Art. 28 Abs. 3 zählt den Mindestinhalt auf. Ein Vertrag, dem einer dieser Punkte fehlt, erfüllt die Vorgabe nicht – auch wenn der Vertrag zwanzig Seiten lang ist.

  1. Gegenstand und Dauer der Verarbeitung, Art und Zweck, Art der Daten und Kreis der betroffenen Personen.
  2. Weisungsbindung: Verarbeitung nur auf dokumentierte Weisung, auch bei Übermittlungen in Drittländer.
  3. Vertraulichkeit der eingesetzten Personen, vertraglich oder gesetzlich gesichert.
  4. Technische und organisatorische Maßnahmen nach Art. 32 – konkret benannt, nicht als Absichtserklärung.
  5. Regeln für Unterauftragnehmer: Genehmigung, Informationspflicht bei Wechseln, Weitergabe derselben Pflichten.
  6. Unterstützung bei Betroffenenrechten, Datenpannen und Folgenabschätzungen.
  7. Löschung oder Rückgabe nach Ende der Leistung – nach Wahl des Verantwortlichen, nicht des Dienstleisters.
  8. Nachweis- und Prüfmöglichkeiten, einschließlich Duldung von Überprüfungen.

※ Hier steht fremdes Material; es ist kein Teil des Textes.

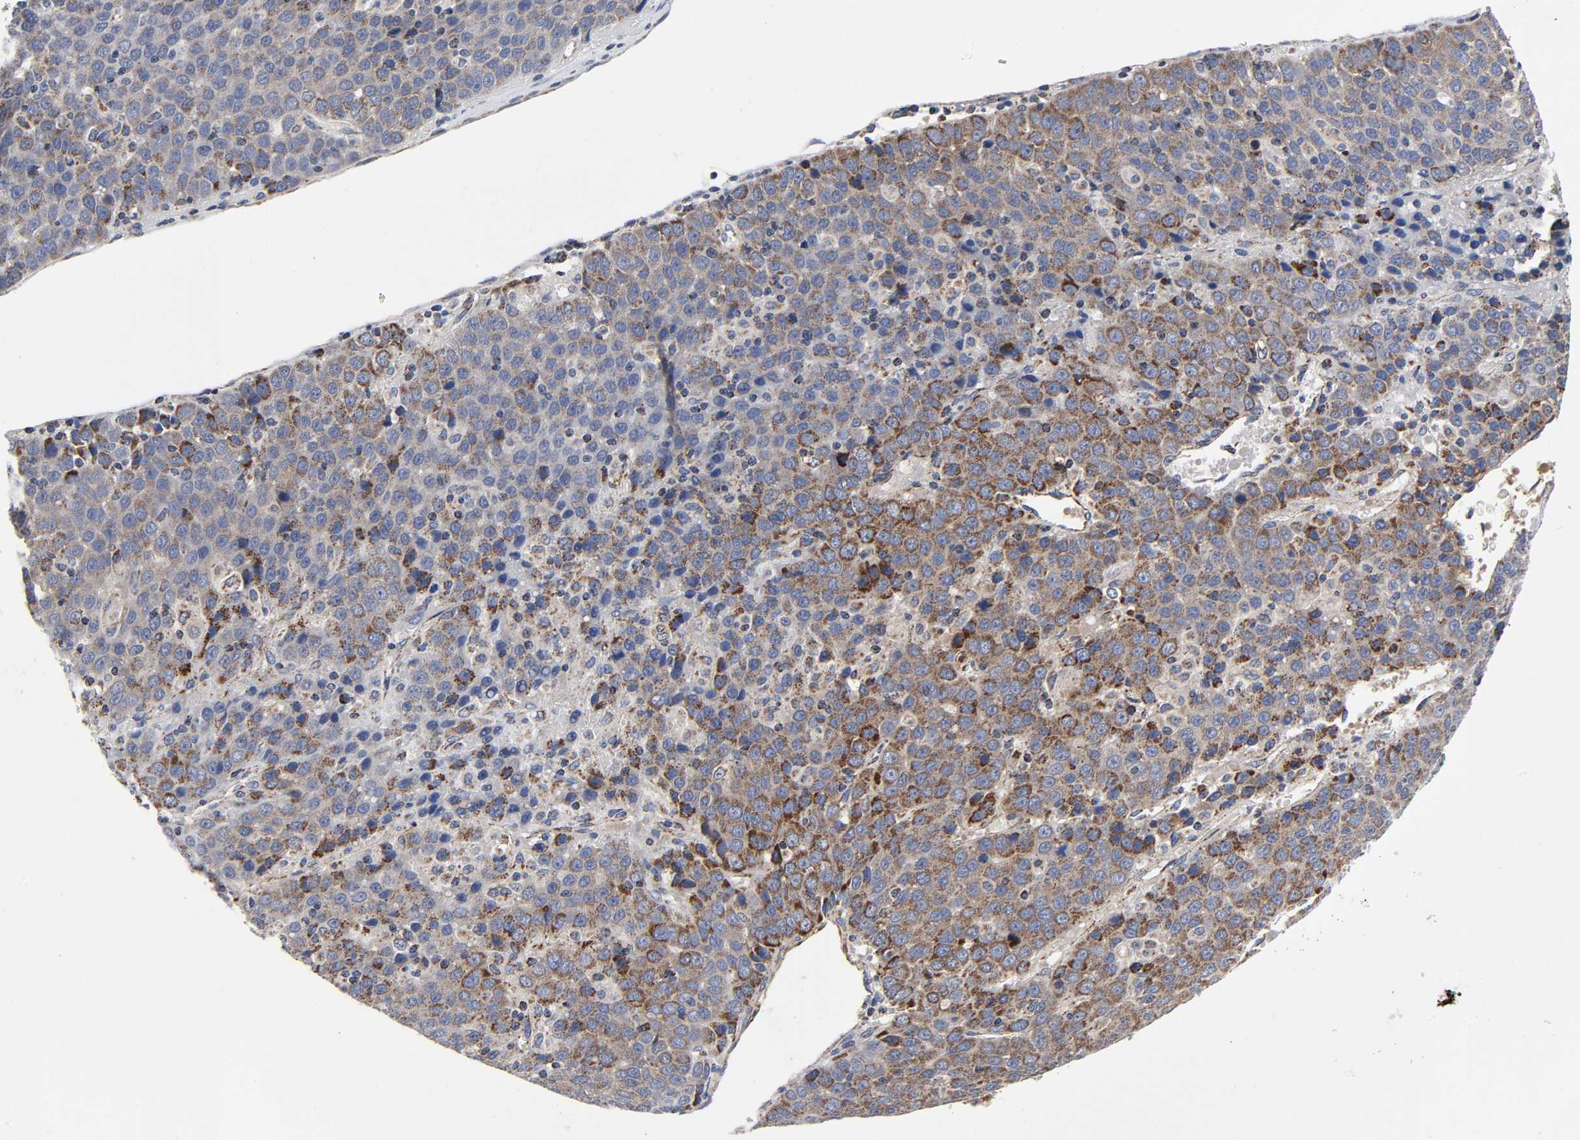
{"staining": {"intensity": "moderate", "quantity": "<25%", "location": "cytoplasmic/membranous"}, "tissue": "liver cancer", "cell_type": "Tumor cells", "image_type": "cancer", "snomed": [{"axis": "morphology", "description": "Carcinoma, Hepatocellular, NOS"}, {"axis": "topography", "description": "Liver"}], "caption": "Liver cancer stained for a protein demonstrates moderate cytoplasmic/membranous positivity in tumor cells.", "gene": "AOPEP", "patient": {"sex": "female", "age": 53}}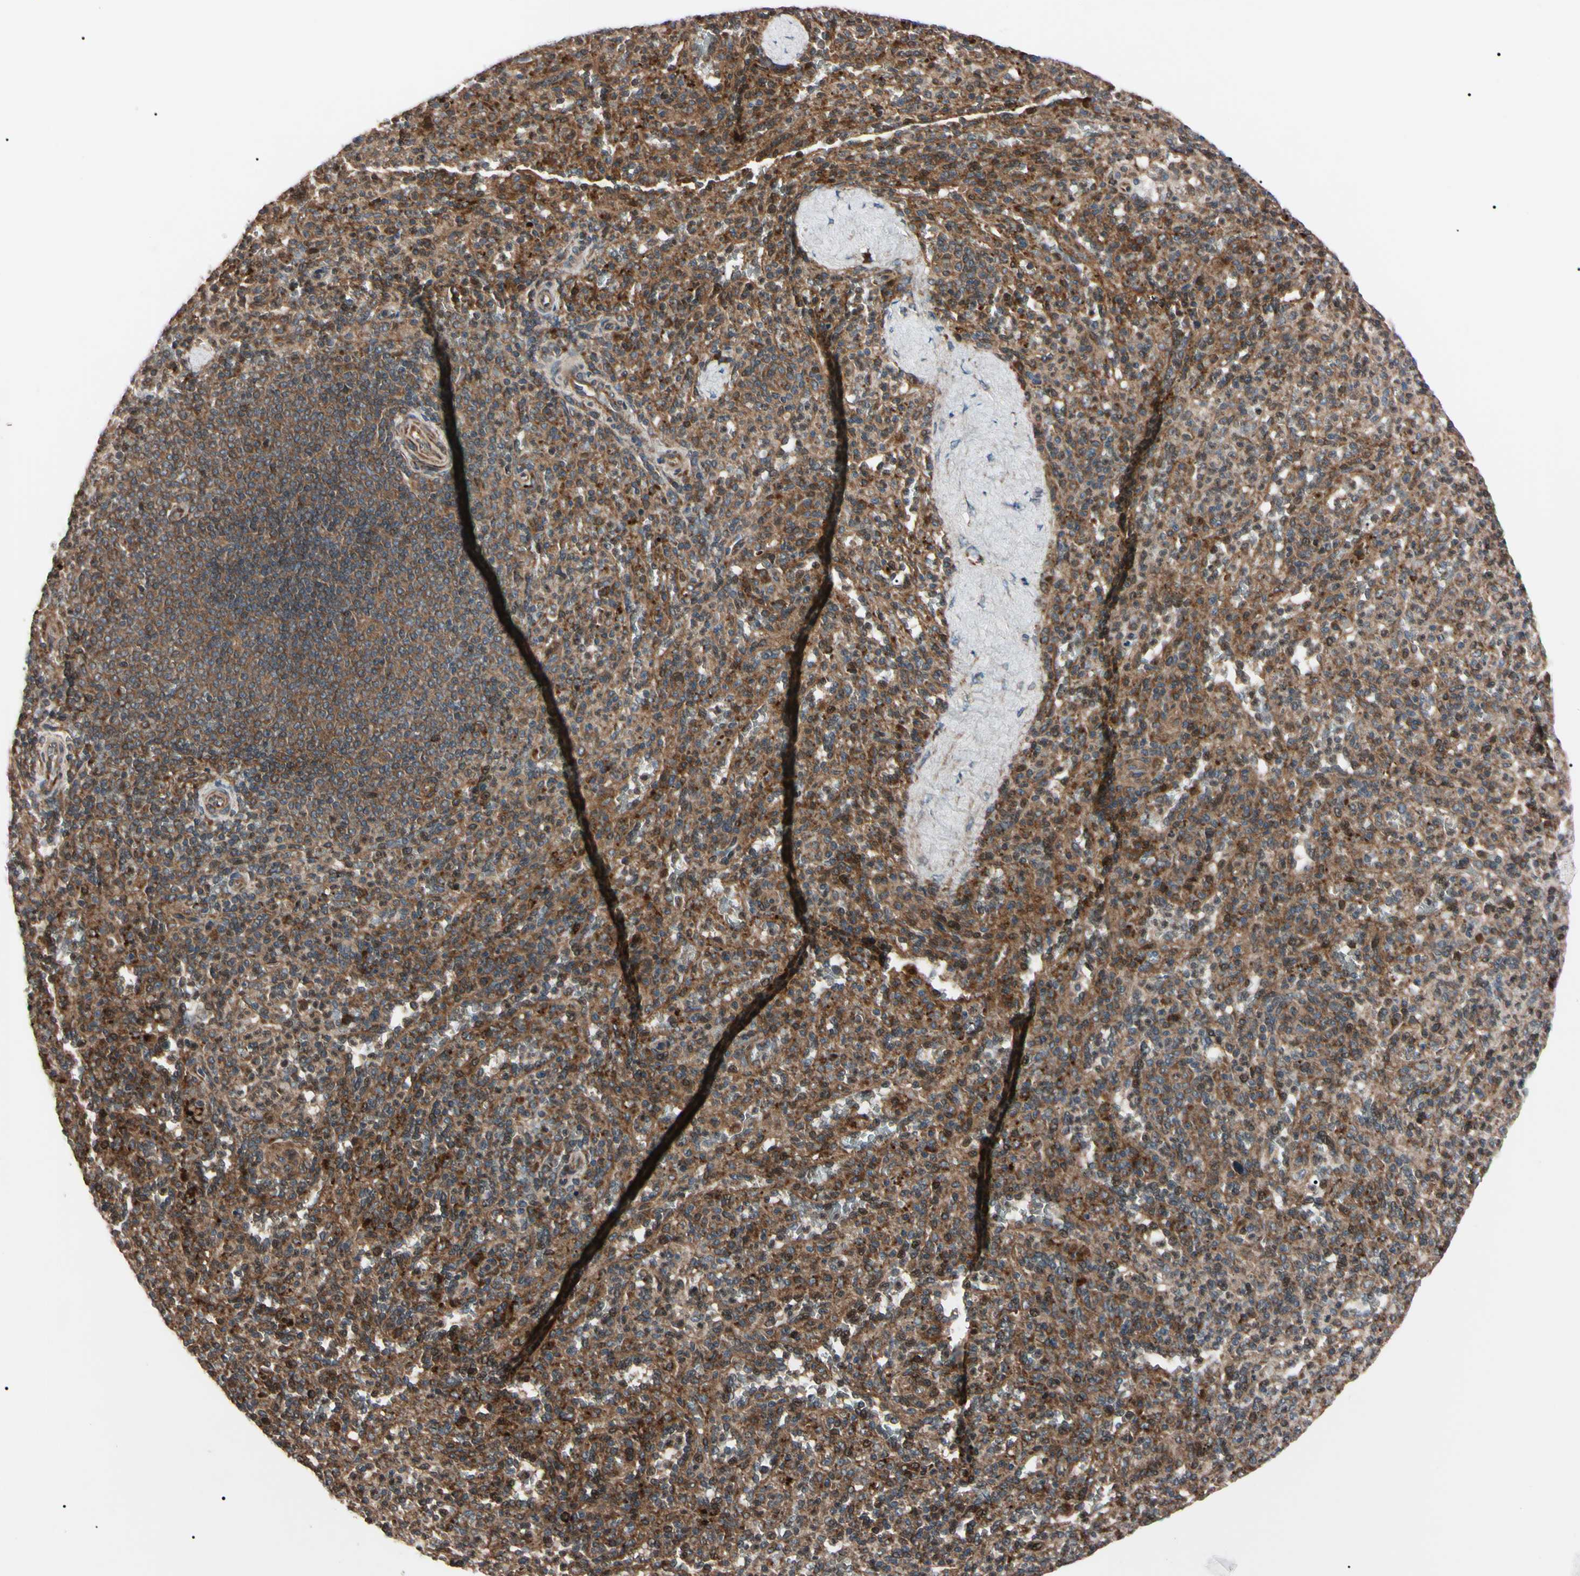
{"staining": {"intensity": "strong", "quantity": "25%-75%", "location": "cytoplasmic/membranous"}, "tissue": "spleen", "cell_type": "Cells in red pulp", "image_type": "normal", "snomed": [{"axis": "morphology", "description": "Normal tissue, NOS"}, {"axis": "topography", "description": "Spleen"}], "caption": "Immunohistochemical staining of normal spleen displays strong cytoplasmic/membranous protein staining in about 25%-75% of cells in red pulp.", "gene": "GUCY1B1", "patient": {"sex": "male", "age": 36}}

Der Vertrag allein genügt nicht

Art. 28 verlangt mehr als eine Unterschrift: Ausgewählt werden darf nur ein Dienstleister, der hinreichende Garantien bietet. Diese Auswahl ist eine eigene Prüfung, die vor dem Vertragsschluss stattfindet und ebenfalls dokumentiert gehört – Zertifizierungen, Standort der Verarbeitung, Umgang mit Anfragen von Behörden.

In der Praxis genügt dafür eine kurze Notiz je Dienstleister. Wichtig ist, dass sie existiert: Bei einer Prüfung wird nicht nur der Vertrag verlangt, sondern auch die Begründung der Auswahl.

Ein AV-Vertrag, der erst nach dem ersten Datenfluss unterschrieben wird, heilt nichts – der Vertrag dokumentiert nur, ab wann es besser wurde.

Veröffentlicht am 11.08.2026 · zuletzt geändert am 02.09.2026

Dieser Beitrag erklärt allgemeine Zusammenhänge und ersetzt keine Rechtsberatung im Einzelfall.